Many people receive recommendations to avoid high-intensity sports after getting a defibrillator, but go ahead and play their favorite intense sports anyway.

Defibrillators work by detecting abnormal heartbeats and automatically shocking the heart into maintaining a regular heartbeat. More than 100,000 Americans receive defibrillator implantations each year. Most of those implantations are for older people who don't play high-intensity sports.

Increasingly, however, teenagers and young adults deemed susceptible to arrhythmias are receiving the implants, the Associated Press reports.

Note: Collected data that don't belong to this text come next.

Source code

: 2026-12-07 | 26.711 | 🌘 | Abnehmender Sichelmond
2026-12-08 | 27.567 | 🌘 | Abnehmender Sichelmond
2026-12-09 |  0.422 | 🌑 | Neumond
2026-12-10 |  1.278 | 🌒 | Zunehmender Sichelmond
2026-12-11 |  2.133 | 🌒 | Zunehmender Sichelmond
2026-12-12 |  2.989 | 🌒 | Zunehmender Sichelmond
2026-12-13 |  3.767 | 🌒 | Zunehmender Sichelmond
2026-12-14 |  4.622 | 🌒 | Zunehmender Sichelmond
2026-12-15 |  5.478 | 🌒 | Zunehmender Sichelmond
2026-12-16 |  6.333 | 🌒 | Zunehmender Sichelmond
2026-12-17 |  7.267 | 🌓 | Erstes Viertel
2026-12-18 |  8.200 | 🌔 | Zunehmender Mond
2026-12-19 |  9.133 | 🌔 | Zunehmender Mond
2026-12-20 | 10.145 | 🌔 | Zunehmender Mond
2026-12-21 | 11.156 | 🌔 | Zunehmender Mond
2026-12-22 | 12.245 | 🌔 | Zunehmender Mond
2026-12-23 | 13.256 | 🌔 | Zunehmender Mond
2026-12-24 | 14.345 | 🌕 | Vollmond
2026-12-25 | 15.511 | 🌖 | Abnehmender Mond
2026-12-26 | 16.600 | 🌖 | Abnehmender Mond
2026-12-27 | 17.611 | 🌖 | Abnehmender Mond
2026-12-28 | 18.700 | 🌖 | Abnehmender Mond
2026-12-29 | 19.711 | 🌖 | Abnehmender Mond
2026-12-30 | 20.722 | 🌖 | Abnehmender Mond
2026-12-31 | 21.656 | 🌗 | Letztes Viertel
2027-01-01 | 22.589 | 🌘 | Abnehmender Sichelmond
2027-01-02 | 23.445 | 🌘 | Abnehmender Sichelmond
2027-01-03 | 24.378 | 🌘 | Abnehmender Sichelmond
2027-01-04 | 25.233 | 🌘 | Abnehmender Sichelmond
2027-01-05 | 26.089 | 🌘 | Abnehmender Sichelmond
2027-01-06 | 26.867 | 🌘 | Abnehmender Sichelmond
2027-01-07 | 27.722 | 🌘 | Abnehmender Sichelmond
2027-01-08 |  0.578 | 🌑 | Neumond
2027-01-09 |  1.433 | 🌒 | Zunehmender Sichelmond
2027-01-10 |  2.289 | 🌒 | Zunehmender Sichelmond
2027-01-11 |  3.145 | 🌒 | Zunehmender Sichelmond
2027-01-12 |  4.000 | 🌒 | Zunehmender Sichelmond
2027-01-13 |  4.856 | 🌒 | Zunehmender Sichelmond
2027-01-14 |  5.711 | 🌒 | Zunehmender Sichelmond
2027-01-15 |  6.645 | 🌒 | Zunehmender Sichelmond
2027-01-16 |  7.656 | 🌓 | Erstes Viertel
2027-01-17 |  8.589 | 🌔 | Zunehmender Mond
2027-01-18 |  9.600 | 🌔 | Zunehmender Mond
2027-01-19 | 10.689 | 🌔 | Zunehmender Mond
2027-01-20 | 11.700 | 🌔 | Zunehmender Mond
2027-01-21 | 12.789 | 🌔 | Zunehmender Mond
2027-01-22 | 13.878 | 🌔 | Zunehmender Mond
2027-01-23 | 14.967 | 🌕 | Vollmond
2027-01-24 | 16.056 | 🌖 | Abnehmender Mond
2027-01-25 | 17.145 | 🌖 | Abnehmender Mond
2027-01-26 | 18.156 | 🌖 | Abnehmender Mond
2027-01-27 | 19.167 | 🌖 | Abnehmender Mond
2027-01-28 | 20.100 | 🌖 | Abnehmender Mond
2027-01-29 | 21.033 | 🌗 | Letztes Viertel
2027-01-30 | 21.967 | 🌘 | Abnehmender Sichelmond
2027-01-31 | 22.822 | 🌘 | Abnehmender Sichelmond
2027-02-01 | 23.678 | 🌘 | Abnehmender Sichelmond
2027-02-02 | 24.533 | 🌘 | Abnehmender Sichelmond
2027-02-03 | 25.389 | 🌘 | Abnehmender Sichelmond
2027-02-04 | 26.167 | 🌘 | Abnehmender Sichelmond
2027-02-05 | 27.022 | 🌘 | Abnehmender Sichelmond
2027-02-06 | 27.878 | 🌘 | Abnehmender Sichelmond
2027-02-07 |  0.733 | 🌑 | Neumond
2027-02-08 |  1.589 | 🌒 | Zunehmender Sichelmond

The study, which was paid for by three defibrillator manufacturers, found that the health risks of high-intensity sports may not be as bad for people with implanted defibrillators as thought.

The study followed 372 people who continued to play competitive sports after receiving an implant, and found that the devices worked when needed.

"This is good guidance for many of the sports," said Dr. Gordon Tomaselli, former president of the American Heart Association who wasn't involved with the new study. "It should be reassuring that in fact many people can participate."

Tomaselli also cautioned that questions remain, including whether the devices are strained by competitive sports, whether they deliver painful shocks more frequently, and whether they might break following a hit to the chest in a high-impact sport.

Lampert's study explored these questions by tracking athletes with implanted defibrillators for 2 ½ years. Patients included high-school and college athletes, runners, skiers, rock climbers, and people who casually played basketball, soccer, or tennis.

During physical activity, the devices had to fire more often than normal. Seventy-seven people, or 21 percent, received shocks during the study. Of these, 10 percent required defibrillation during sports, 8 percent during other physical activities, and 6 percent while resting. Two-thirds of those who received shocks decided to continue playing their sport rather than quit.

No one died, had to be resuscitated, or suffered shock-related injury.

"Despite the fact that people got shocked, they didn't have anything dangerous happen to them: The device worked," Lampert said.

Tomaselli cautioned that the study failed to address the top concern-whether impacts during contact sports like football and hockey might loosen the implant. Too few of those patients enrolled in the registry to produce meaningful results.

Tomaselli recommended that when patients with defibrillators decide to play intense sports anyway, they should prepare for the extra risk by keeping an external defibrillator close at hand, in case the implanted device fails.

"One of the reasons for having a defibrillator is to restore as much of a normal life as you possibly can," Tomaselli said. For many people, "taking away competitive athletics is taking away a part of them."

If you are wondering how an implantable cardioverter defibrillator will affect your lifestyle, a few points are worth considering, according to the National Heart, Lung, and Blood Institute.

The low-energy electrical impulses emitted by the device are not painful, but may be noticeable as a flutter. However, high-energy impulses may be painful, depending on their strength. They may feel like a thumping or a painful kick in the chest.

Your doctor may want to see you after you receive a strong shock from your device. If you receive multiple strong shocks in a short period of time, visit your doctor or the emergency room immediately.

Once your device is installed, it is best to avoid close or prolonged contact with electrical devices with strong magnetic fields, such as cell phones and MP3 players, certain appliances like microwaves, high-tension wires, metal detectors, industrial welders, and electrical generators.